> _WORK TO COMPLETE_: Copy every row below word for word, leaving out the pictures.

> _RECORDS TO PROCESS_:
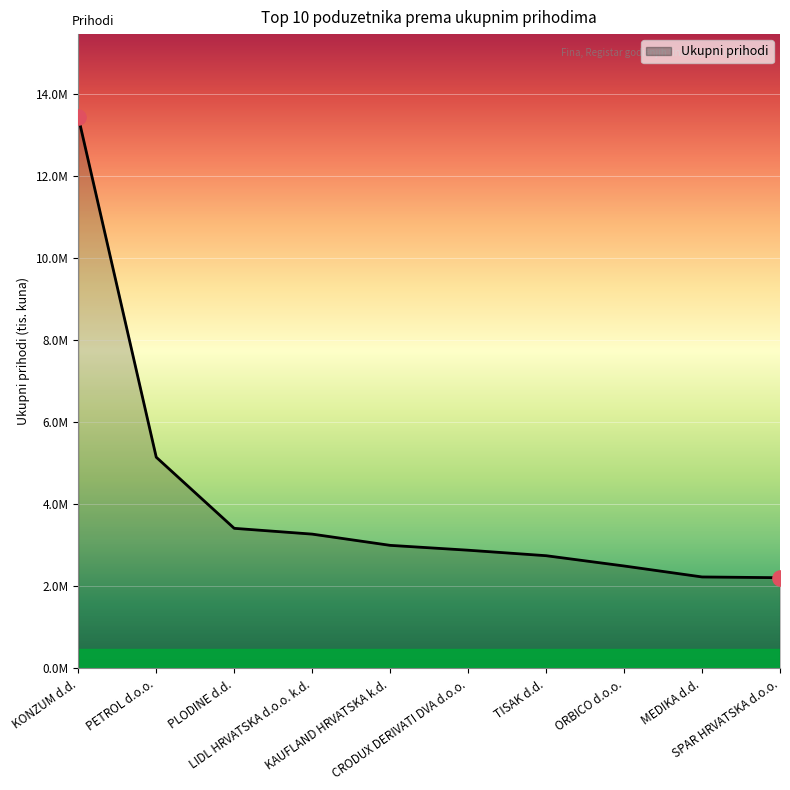

Does the chart have visible grid lines?

Yes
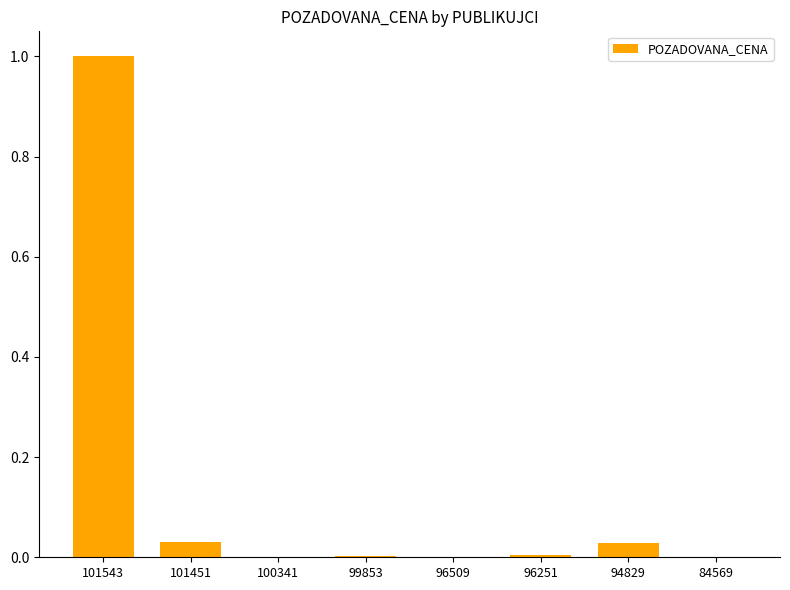

What is the change in value from 101543 to 101451?

-1.0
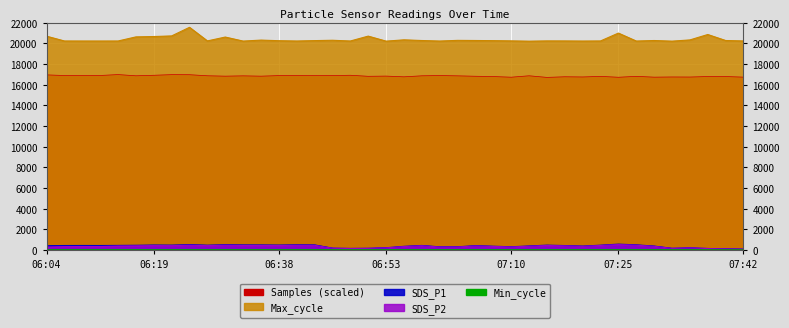

Rank the series by their maximum value, from highest to lowest.

Max_cycle, Samples, SDS_P1, SDS_P2, Min_cycle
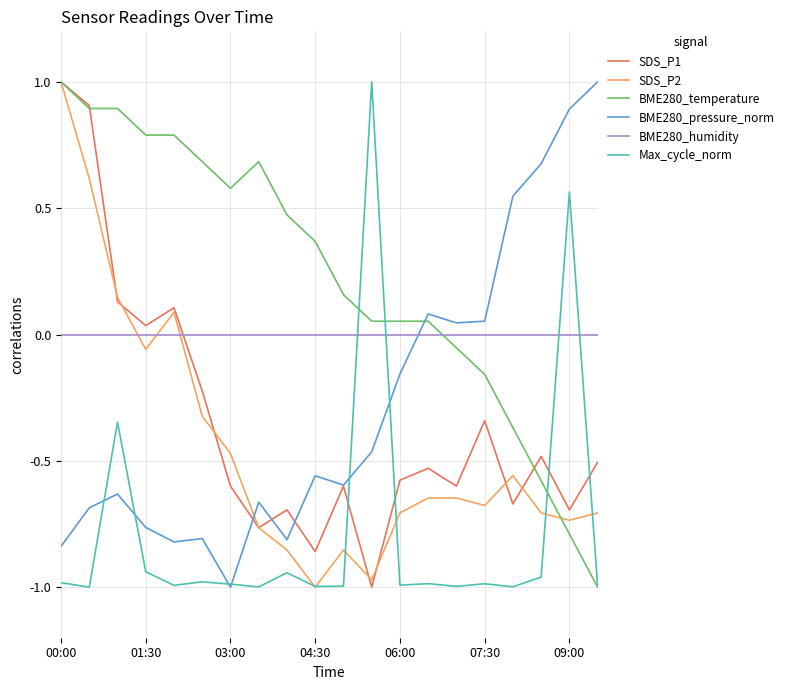

How many positive values does the Max_cycle_norm series have?

2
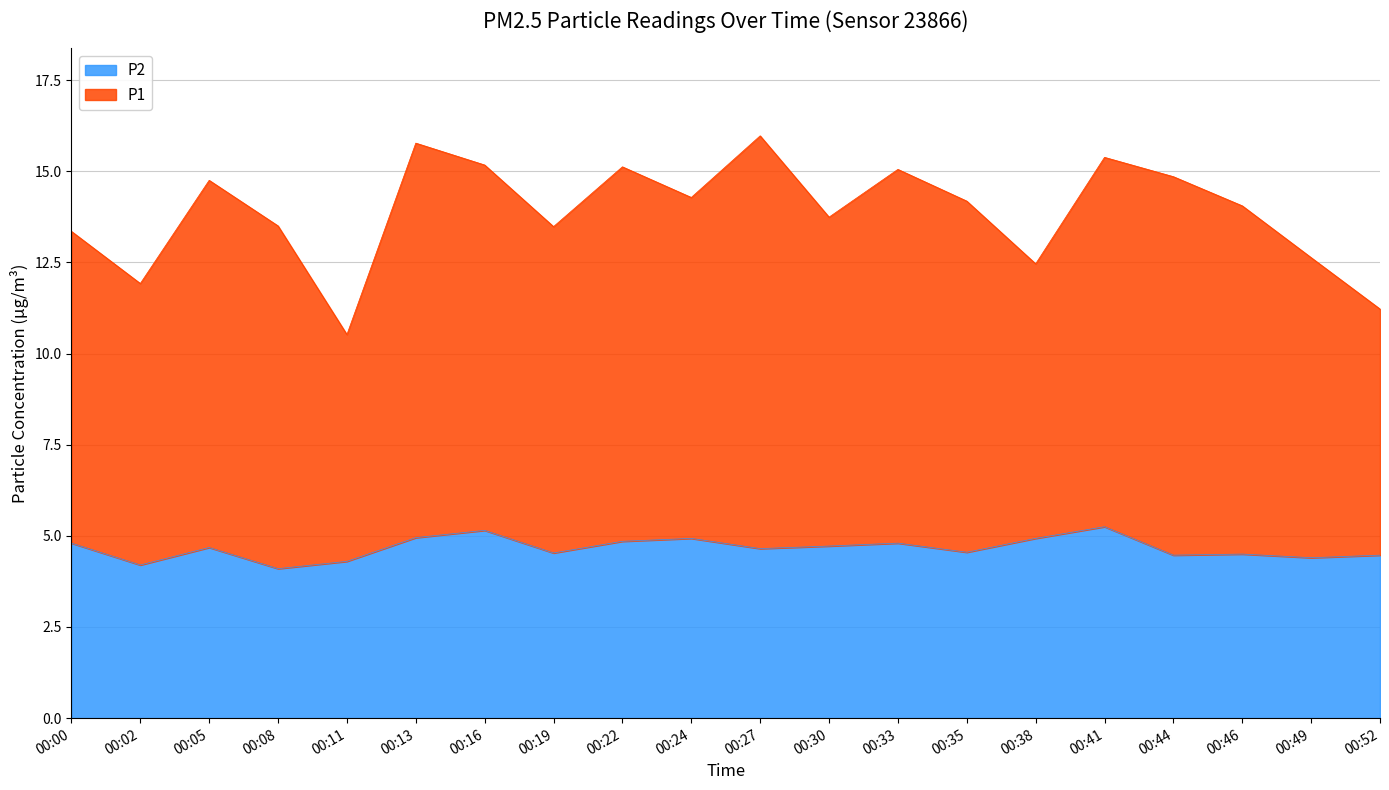

What is the lowest value of the P2 series?

4.1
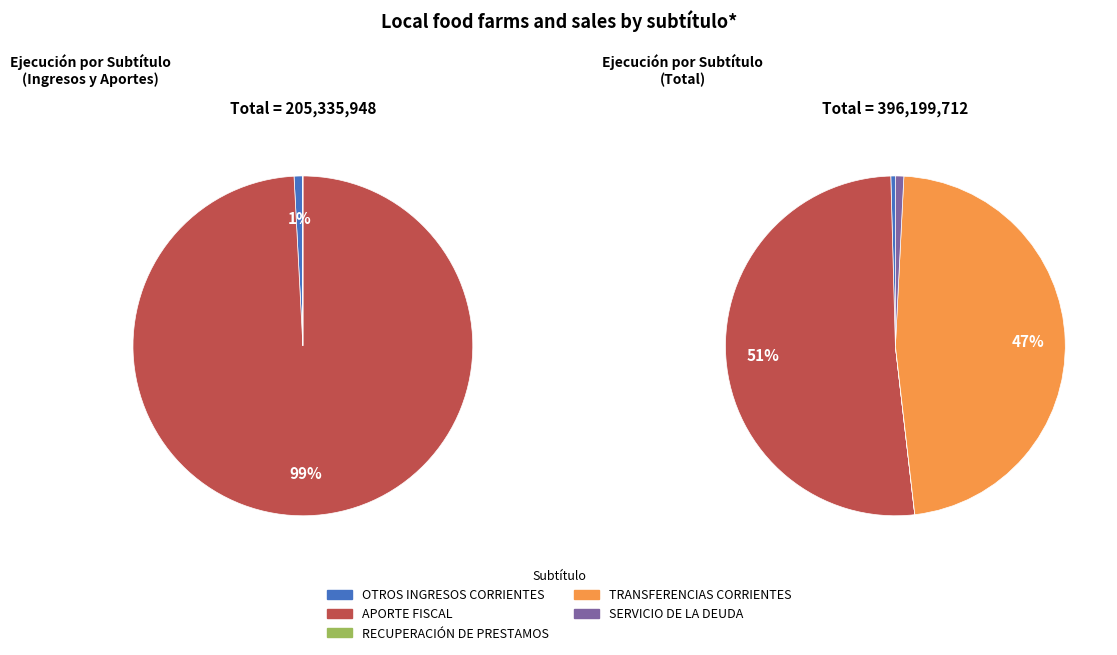

What percentage is NOT represented by SERVICIO DE LA DEUDA?

99.2%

> _SOLUTION TO THE PROBLEM_:
Does the chart have visible grid lines?

Yes

What is the change in value from 101543 to 101451?

-1.0

Rank the series by their maximum value, from highest to lowest.

Max_cycle, Samples, SDS_P1, SDS_P2, Min_cycle

How many positive values does the Max_cycle_norm series have?

2

What is the lowest value of the P2 series?

4.1

What percentage is NOT represented by SERVICIO DE LA DEUDA?

99.2%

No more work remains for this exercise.